Task objective. Make an exact copy of all the data, pictures excluded.

*** Record set

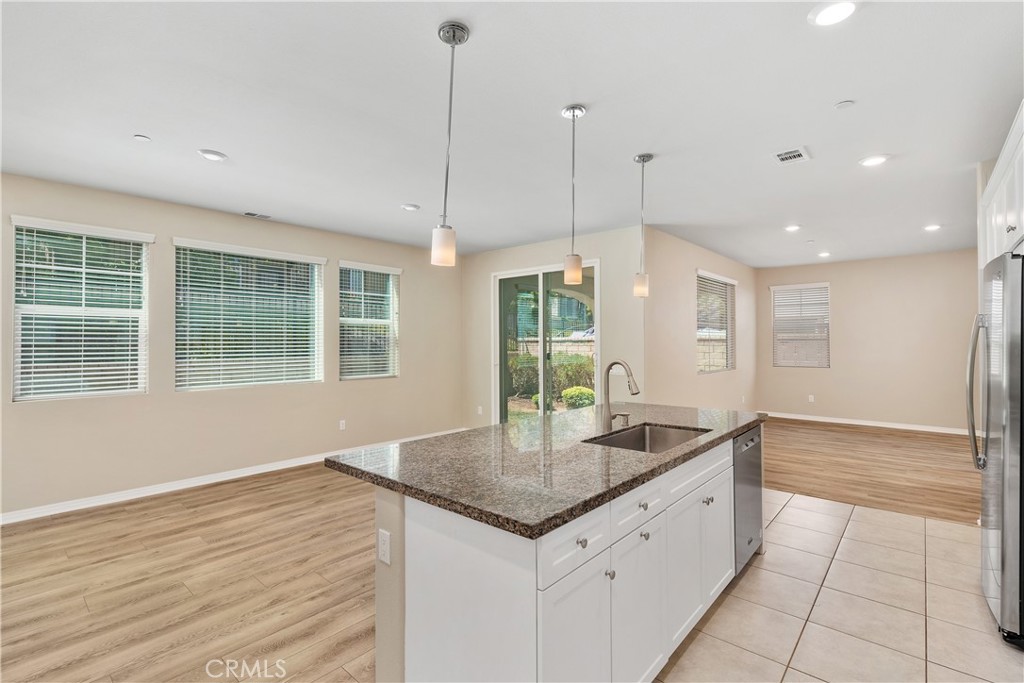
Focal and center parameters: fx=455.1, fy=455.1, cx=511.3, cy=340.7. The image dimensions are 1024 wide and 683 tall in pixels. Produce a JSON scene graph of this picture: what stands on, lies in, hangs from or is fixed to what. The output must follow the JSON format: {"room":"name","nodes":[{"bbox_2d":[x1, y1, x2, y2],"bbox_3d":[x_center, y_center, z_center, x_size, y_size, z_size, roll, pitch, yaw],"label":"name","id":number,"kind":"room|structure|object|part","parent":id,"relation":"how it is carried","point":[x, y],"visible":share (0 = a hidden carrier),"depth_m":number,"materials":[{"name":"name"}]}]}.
{"room":"kitchen","nodes":[
{"label":"kitchen","id":0,"kind":"room"},
{"bbox_2d":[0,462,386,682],"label":"wood floor","id":1,"kind":"structure","parent":0,"point":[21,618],"depth_m":2.64,"materials":[{"name":"brown wood"}]},
{"bbox_2d":[0,171,465,517],"bbox_3d":[-3.057,0.057,4.692,0.153,2.747,6.951,0,-1,41],"label":"left wall","id":2,"kind":"structure","parent":0,"point":[53,409],"depth_m":4.55,"materials":[{"name":"beige paint"}]},
{"bbox_2d":[10,216,150,401],"bbox_3d":[-3.718,-0.234,3.956,0.132,1.505,0.915,0,-1,41],"label":"window","id":3,"kind":"structure","parent":2,"relation":"in","point":[119,391],"depth_m":3.93,"materials":[{"name":"white glass"}]},
{"bbox_2d":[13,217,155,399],"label":"window blind","id":4,"kind":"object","parent":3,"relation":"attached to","point":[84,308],"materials":[{"name":"white plastic"}]},
{"bbox_2d":[1,428,464,525],"bbox_3d":[-2.878,1.379,4.717,0.014,0.098,6.738,0,-1,41],"label":"baseboard","id":5,"kind":"structure","parent":2,"relation":"attached to","point":[263,470],"depth_m":4.34,"materials":[{"name":"white paint"}]},
{"bbox_2d":[172,238,324,390],"bbox_3d":[-2.803,-0.248,4.984,0.124,1.525,1.503,0,-1,41],"label":"window","id":6,"kind":"structure","parent":2,"relation":"in","point":[309,259],"depth_m":4.90,"materials":[{"name":"white glass"}]},
{"bbox_2d":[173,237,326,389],"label":"window blind","id":7,"kind":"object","parent":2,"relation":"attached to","point":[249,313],"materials":[{"name":"white plastic"}]},
{"bbox_2d":[338,419,345,430],"bbox_3d":[-2.068,1.026,5.554,0.011,0.121,0.073,0,-1,41],"label":"wall outlet","id":8,"kind":"object","parent":2,"relation":"attached to","point":[341,425],"visible":0.98,"depth_m":5.55,"materials":[{"name":"white plastic"}]},
{"bbox_2d":[337,260,400,380],"bbox_3d":[-1.888,-0.234,5.988,0.142,1.536,0.941,0,-1,41],"label":"window","id":9,"kind":"structure","parent":2,"relation":"in","point":[393,271],"depth_m":6.00,"materials":[{"name":"white glass"}]},
{"bbox_2d":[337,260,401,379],"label":"window blind","id":10,"kind":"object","parent":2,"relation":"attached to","point":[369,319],"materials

******

Written solution.
Focal and center parameters: fx=455.1, fy=455.1, cx=511.3, cy=340.7. The image dimensions are 1024 wide and 683 tall in pixels. Produce a JSON scene graph of this picture: what stands on, lies in, hangs from or is fixed to what. The output must follow the JSON format: {"room":"name","nodes":[{"bbox_2d":[x1, y1, x2, y2],"bbox_3d":[x_center, y_center, z_center, x_size, y_size, z_size, roll, pitch, yaw],"label":"name","id":number,"kind":"room|structure|object|part","parent":id,"relation":"how it is carried","point":[x, y],"visible":share (0 = a hidden carrier),"depth_m":number,"materials":[{"name":"name"}]}]}.
{"room":"kitchen","nodes":[
{"label":"kitchen","id":0,"kind":"room"},
{"bbox_2d":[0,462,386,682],"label":"wood floor","id":1,"kind":"structure","parent":0,"point":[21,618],"depth_m":2.64,"materials":[{"name":"brown wood"}]},
{"bbox_2d":[0,171,465,517],"bbox_3d":[-3.057,0.057,4.692,0.153,2.747,6.951,0,-1,41],"label":"left wall","id":2,"kind":"structure","parent":0,"point":[53,409],"depth_m":4.55,"materials":[{"name":"beige paint"}]},
{"bbox_2d":[10,216,150,401],"bbox_3d":[-3.718,-0.234,3.956,0.132,1.505,0.915,0,-1,41],"label":"window","id":3,"kind":"structure","parent":2,"relation":"in","point":[119,391],"depth_m":3.93,"materials":[{"name":"white glass"}]},
{"bbox_2d":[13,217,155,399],"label":"window blind","id":4,"kind":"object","parent":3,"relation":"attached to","point":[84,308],"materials":[{"name":"white plastic"}]},
{"bbox_2d":[1,428,464,525],"bbox_3d":[-2.878,1.379,4.717,0.014,0.098,6.738,0,-1,41],"label":"baseboard","id":5,"kind":"structure","parent":2,"relation":"attached to","point":[263,470],"depth_m":4.34,"materials":[{"name":"white paint"}]},
{"bbox_2d":[172,238,324,390],"bbox_3d":[-2.803,-0.248,4.984,0.124,1.525,1.503,0,-1,41],"label":"window","id":6,"kind":"structure","parent":2,"relation":"in","point":[309,259],"depth_m":4.90,"materials":[{"name":"white glass"}]},
{"bbox_2d":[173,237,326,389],"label":"window blind","id":7,"kind":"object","parent":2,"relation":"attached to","point":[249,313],"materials":[{"name":"white plastic"}]},
{"bbox_2d":[338,419,345,430],"bbox_3d":[-2.068,1.026,5.554,0.011,0.121,0.073,0,-1,41],"label":"wall outlet","id":8,"kind":"object","parent":2,"relation":"attached to","point":[341,425],"visible":0.98,"depth_m":5.55,"materials":[{"name":"white plastic"}]},
{"bbox_2d":[337,260,400,380],"bbox_3d":[-1.888,-0.234,5.988,0.142,1.536,0.941,0,-1,41],"label":"window","id":9,"kind":"structure","parent":2,"relation":"in","point":[393,271],"depth_m":6.00,"materials":[{"name":"white glass"}]},
{"bbox_2d":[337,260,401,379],"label":"window blind","id":10,"kind":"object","parent":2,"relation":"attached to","point":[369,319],"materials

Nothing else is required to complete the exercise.